* _TRY IT_:
Could you reproduce the entries exactly, omitting every picture?

(EXTRACTED DATA Opens)

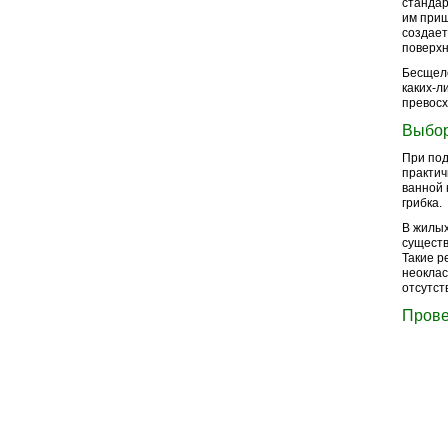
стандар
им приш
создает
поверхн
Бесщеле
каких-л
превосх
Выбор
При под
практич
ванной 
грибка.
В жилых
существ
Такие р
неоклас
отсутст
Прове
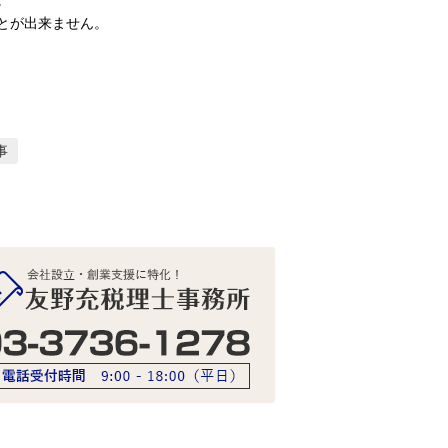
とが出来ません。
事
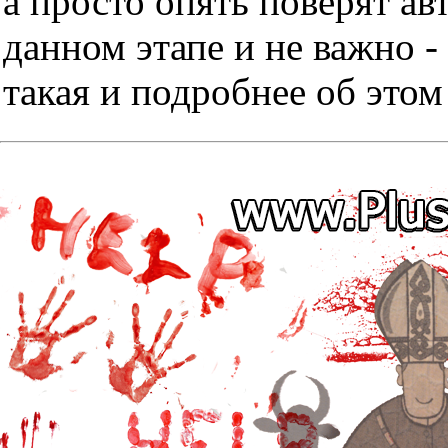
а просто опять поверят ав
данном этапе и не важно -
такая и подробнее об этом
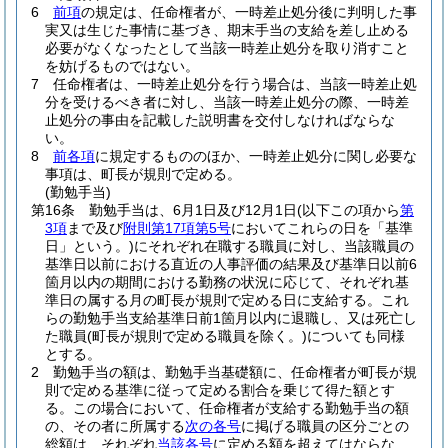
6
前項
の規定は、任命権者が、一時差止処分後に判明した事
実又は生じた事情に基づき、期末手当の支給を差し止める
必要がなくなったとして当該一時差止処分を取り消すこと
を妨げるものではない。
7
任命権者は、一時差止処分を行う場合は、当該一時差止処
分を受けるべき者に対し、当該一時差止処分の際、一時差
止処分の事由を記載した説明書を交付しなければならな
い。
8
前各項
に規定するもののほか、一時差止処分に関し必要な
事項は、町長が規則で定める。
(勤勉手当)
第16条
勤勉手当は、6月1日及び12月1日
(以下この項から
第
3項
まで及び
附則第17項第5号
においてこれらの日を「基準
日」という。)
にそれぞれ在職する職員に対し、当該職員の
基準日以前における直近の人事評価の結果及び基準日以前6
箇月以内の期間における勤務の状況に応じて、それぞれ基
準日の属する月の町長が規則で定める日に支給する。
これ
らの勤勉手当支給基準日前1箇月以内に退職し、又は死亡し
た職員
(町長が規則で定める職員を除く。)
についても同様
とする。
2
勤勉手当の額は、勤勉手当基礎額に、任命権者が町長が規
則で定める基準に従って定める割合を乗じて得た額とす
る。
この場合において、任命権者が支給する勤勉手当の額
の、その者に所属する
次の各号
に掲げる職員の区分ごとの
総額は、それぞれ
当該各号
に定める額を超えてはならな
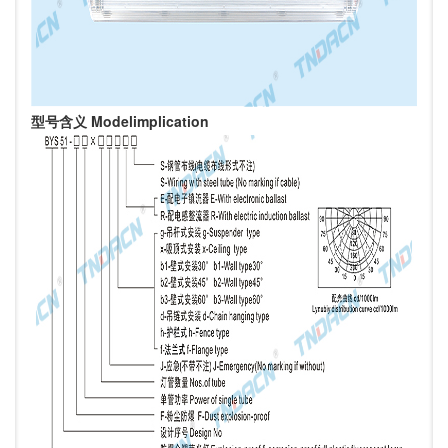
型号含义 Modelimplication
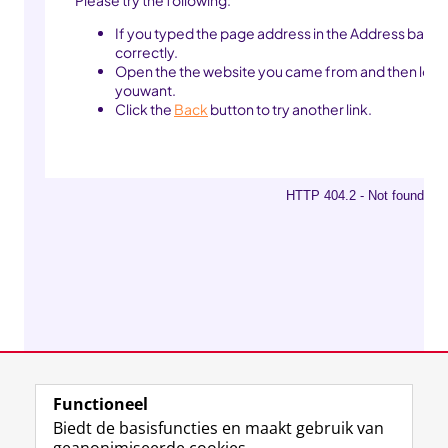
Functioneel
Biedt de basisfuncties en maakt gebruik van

(EXTRACTED DATA Closes)

* _ANSWER FOR THE TASK_:
стандар
им приш
создает
поверхн
Бесщеле
каких-л
превосх
Выбор
При под
практич
ванной 
грибка.
В жилых
существ
Такие р
неоклас
отсутст
Прове
とが出来ません。
事
а просто опять поверят ав
данном этапе и не важно -
такая и подробнее об этом
6
前項
の規定は、任命権者が、一時差止処分後に判明した事
実又は生じた事情に基づき、期末手当の支給を差し止める
必要がなくなったとして当該一時差止処分を取り消すこと
を妨げるものではない。
7
任命権者は、一時差止処分を行う場合は、当該一時差止処
分を受けるべき者に対し、当該一時差止処分の際、一時差
止処分の事由を記載した説明書を交付しなければならな
い。
8
前各項
に規定するもののほか、一時差止処分に関し必要な
事項は、町長が規則で定める。
(勤勉手当)
第16条
勤勉手当は、6月1日及び12月1日
(以下この項から
第
3項
まで及び
附則第17項第5号
においてこれらの日を「基準
日」という。)
にそれぞれ在職する職員に対し、当該職員の
基準日以前における直近の人事評価の結果及び基準日以前6
箇月以内の期間における勤務の状況に応じて、それぞれ基
準日の属する月の町長が規則で定める日に支給する。
これ
らの勤勉手当支給基準日前1箇月以内に退職し、又は死亡し
た職員
(町長が規則で定める職員を除く。)
についても同様
とする。
2
勤勉手当の額は、勤勉手当基礎額に、任命権者が町長が規
則で定める基準に従って定める割合を乗じて得た額とす
る。
この場合において、任命権者が支給する勤勉手当の額
の、その者に所属する
次の各号
に掲げる職員の区分ごとの
総額は、それぞれ
当該各号
に定める額を超えてはならな
型号含义 Modelimplication
Functioneel
Biedt de basisfuncties en maakt gebruik van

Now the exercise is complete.